Par Alix de Morant
Le théâtre ambulant naît le plus souvent d’une utopie artistique qui cherche à faire éclater les cadres de la représentation, pour instaurer avec le public un rapport de proximité, et susciter un temps de partage entre une troupe et son public. Les formes de l’itinérance, héritée d’un passé forain, raniment l’espoir d’un service public, et ravivent les souvenirs vivaces des « comédiens-routiers ». C’est dans un contexte de crise, crise de la décentralisation, de la dramaturgie, que s’ébranle un théâtre d’événement, une architecture éphémère pour que s’épanouisse un espace de partage. L’itinérance interroge le processus théâtral et ses modes de fabrication.
Théâtre sans lieux, théâtre d’espaces
Il s’agit avant tout d’un rejet du théâtre en dur, pour recréer un espace de manifestation informelle qui ne soit pas prisonnier des conventions. Comme l’écrit Denis Guénoun (1) : « Le retour vers les salles à l’italienne s’est alimenté d’une croyance en leur supposée neutralité, en la possibilité de produire sur leurs plateaux des gestes théâtraux simples et purs. Comme si l’espace des salles était corrompu et l’air des théâtres vicié, les compagnies de théâtre ambulant se cherchent en éprouvant des spectacles de plein air, pour retrouver à ciel ouvert la qualité symbolique et physique de l’acte théâtral. »

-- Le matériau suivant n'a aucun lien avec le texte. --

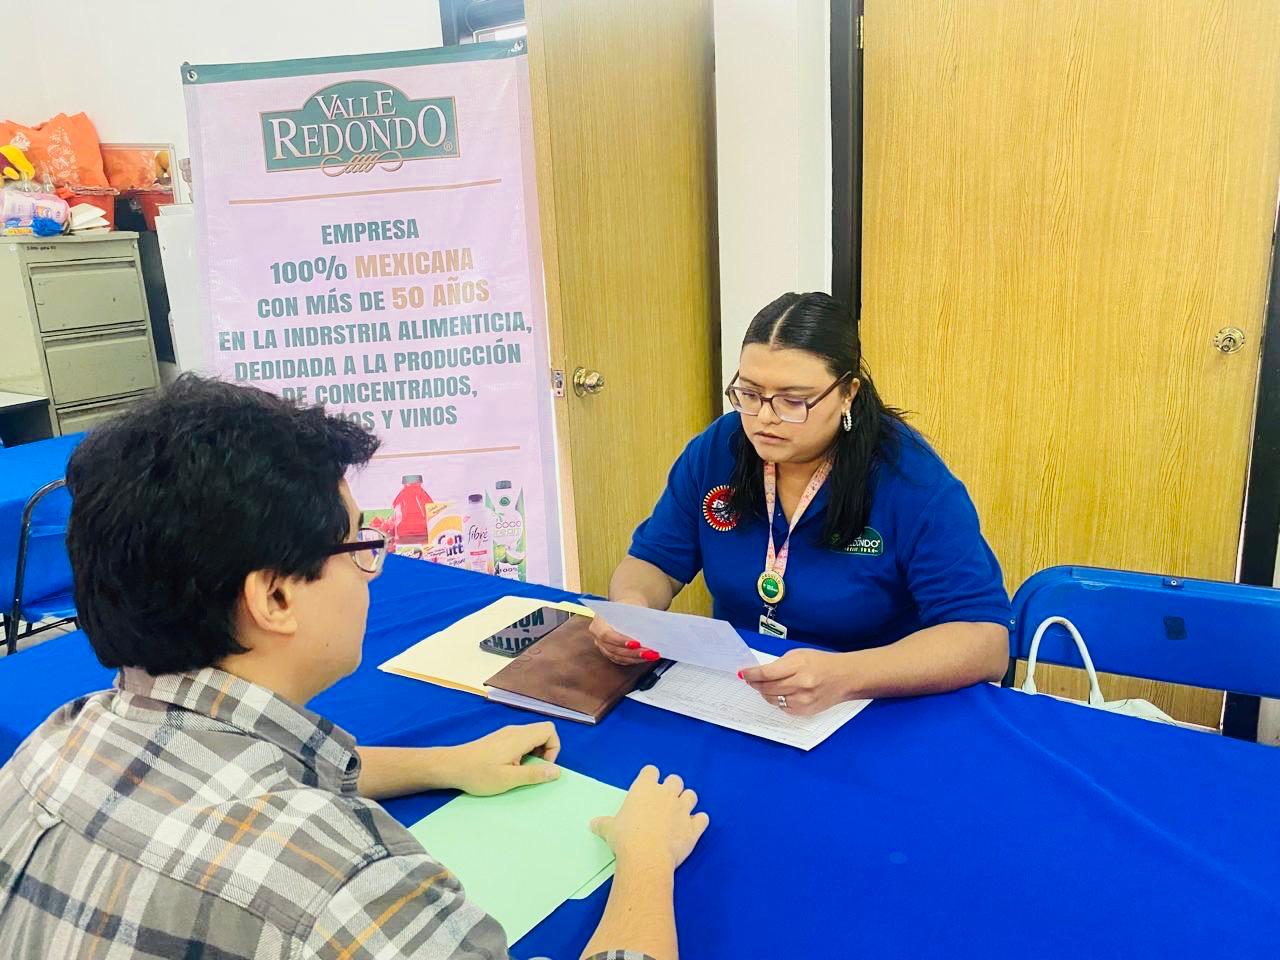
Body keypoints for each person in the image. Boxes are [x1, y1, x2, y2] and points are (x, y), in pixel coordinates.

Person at [0, 376, 707, 960]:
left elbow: (228, 769)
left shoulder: (53, 744)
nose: (371, 572)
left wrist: (444, 764)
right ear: (274, 596)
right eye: (358, 546)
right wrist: (645, 859)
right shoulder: (339, 883)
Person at [591, 291, 1011, 715]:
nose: (765, 418)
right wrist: (631, 610)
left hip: (875, 704)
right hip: (747, 694)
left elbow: (983, 640)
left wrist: (848, 676)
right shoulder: (719, 449)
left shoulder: (911, 480)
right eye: (750, 394)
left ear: (848, 392)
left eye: (793, 401)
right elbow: (653, 563)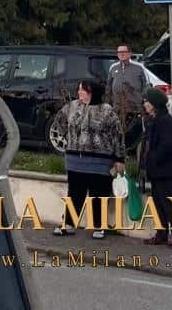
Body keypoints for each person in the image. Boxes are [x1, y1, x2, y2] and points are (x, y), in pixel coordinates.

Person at [52, 79, 125, 239]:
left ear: (92, 92)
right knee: (74, 194)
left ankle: (99, 226)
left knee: (98, 195)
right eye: (79, 89)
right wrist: (71, 138)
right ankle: (69, 224)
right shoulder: (71, 107)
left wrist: (119, 158)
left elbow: (117, 135)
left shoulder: (106, 111)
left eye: (83, 90)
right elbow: (59, 121)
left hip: (100, 162)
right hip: (75, 161)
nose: (79, 92)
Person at [142, 87, 172, 248]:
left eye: (147, 101)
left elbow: (168, 145)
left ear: (154, 103)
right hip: (156, 169)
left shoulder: (165, 120)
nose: (145, 104)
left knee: (169, 203)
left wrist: (153, 158)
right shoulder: (153, 119)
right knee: (158, 203)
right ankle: (161, 234)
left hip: (165, 169)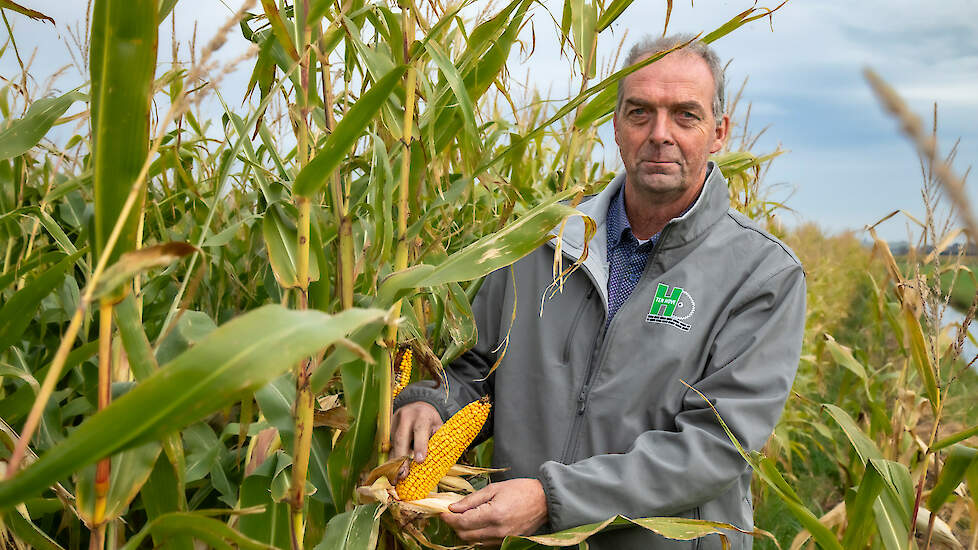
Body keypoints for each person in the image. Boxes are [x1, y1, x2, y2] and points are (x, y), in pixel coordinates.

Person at [392, 34, 806, 550]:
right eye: (640, 113)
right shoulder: (538, 244)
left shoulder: (762, 275)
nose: (660, 134)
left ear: (718, 132)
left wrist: (552, 498)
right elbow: (478, 372)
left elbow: (716, 448)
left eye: (685, 115)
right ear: (616, 125)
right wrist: (432, 405)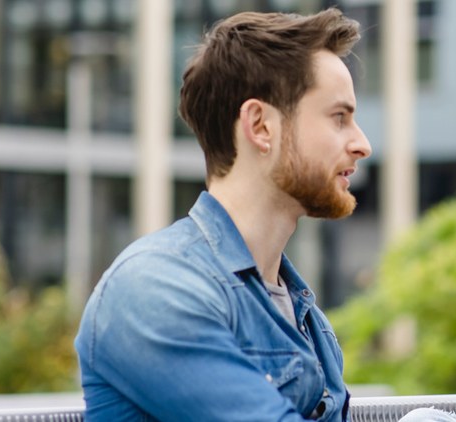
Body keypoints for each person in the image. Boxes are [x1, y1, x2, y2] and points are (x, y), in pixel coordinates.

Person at [73, 9, 371, 421]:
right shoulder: (152, 289)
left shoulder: (306, 318)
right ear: (260, 126)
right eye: (339, 117)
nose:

En effaçant le rapport scène/salle, le théâtre ambulant cherche sa légitimité dans un espace de l’acte où le geste circule librement, où l’acteur et son public sont les membres réunis d’un seul corps, que fait respirer le souffle de la parole. La rencontre s’opère sans médiation. S’appropriant le credo du cirque « une ville, un jour », les défenseurs de l’ambulation cherchent un idéal de la représentation qui voudrait que, de chaque lieu, surgisse une magie particulière.
Les dispositifs, tentes, chapiteaux, camions, cherchent à se fondre dans le paysage pour y créer l’événement. René Parera, évoque le théâtre comme une « machine désirante », poursuivant la chimère d’un cheval de Troie qui capture une ville dans les rets d’une rêverie poétique. Nombre de structures mobiles sont conçues comme des théâtres idéaux, dans l’utopie, d’un espace espace à 360°, générateur de poésie et de démocratie.
L’équipement rudimentaire réduit la surface d’intimidation propre à l’objet culturel. La plupart des scènes ambulantes optent pour des dispositifs polyvalents et cassent le rapport frontal, pour adopter des formes résurgentes de la piste, la bi-frontalité, ou le demi-cercle. La structure démontable affiche sa volonté de disparaître au profit de l’acte.
À défaut de transparence, le théâtre mobile fait étale ses dessous. Le temps d’installation devient un événement scénique. Pour Nicolas Peskine (2), « ce qui est dans la salle est d’ordre artistique, et la façon de remplir la salle l’est aussi. Ce n’est pas une chose que l’on doit abandonner aux marchands ». Le temps de montage et de démontage de son théâtre mobile est un temps vie qui prolonge le temps de la représentation. L’installation du théâtre, le repliement de la toile, en suspendant le temps du quotidien, invitent le public à une fête de la rencontre et de l’effort dont la représentation est le point culminant. En dévoilant la coulisse, le théâtre s’anoblit du geste de l’artisan, fait œuvre de compagnonnage dans l’échafaudage poétique d’une ville qui se rêve. En imposant le théâtre comme une construction collective, le théâtre itinérant restaure une vocation de « bâtisseur de l’esprit ».
1. Denis Guénoun : in Actes du Forum de Loches, Juin 1996. Editions HYX, Orléans 1997.
2. Tiré de la table ronde animée par Georges Banu, in Théâtre ambulant : nouvelles formes, nouveaux lieux. Actes du Forum de Loches.